Task instructions:
Whenever the word "optical" appears in a line of the listing, copy that line.

______________________________

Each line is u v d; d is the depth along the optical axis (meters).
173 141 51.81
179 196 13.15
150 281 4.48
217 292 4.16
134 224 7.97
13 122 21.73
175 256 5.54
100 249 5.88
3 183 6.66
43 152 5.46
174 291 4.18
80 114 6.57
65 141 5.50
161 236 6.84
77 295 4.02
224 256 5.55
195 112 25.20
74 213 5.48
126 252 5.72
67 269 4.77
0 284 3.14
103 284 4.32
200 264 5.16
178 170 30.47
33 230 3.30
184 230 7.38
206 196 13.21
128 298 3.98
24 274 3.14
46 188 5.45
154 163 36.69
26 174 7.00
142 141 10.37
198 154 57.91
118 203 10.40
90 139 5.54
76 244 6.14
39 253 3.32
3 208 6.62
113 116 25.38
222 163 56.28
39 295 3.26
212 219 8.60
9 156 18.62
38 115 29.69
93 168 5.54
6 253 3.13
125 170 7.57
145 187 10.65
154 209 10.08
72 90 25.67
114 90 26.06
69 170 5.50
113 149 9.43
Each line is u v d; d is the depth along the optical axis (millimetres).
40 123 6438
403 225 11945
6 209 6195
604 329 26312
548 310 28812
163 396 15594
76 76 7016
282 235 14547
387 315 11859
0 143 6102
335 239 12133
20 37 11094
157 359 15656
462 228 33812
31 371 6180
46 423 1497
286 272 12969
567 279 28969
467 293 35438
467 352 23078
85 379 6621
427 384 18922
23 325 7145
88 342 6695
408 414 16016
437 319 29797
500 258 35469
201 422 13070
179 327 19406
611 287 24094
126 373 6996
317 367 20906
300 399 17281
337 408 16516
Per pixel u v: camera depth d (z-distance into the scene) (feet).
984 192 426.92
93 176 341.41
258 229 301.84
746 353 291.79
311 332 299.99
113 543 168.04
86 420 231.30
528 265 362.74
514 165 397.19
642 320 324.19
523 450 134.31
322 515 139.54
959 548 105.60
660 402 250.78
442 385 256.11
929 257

______________________________

Solution to the problem:
Each line is u v d; d is the depth along the optical axis (meters).
Each line is u v d; d is the depth along the optical axis (millimetres).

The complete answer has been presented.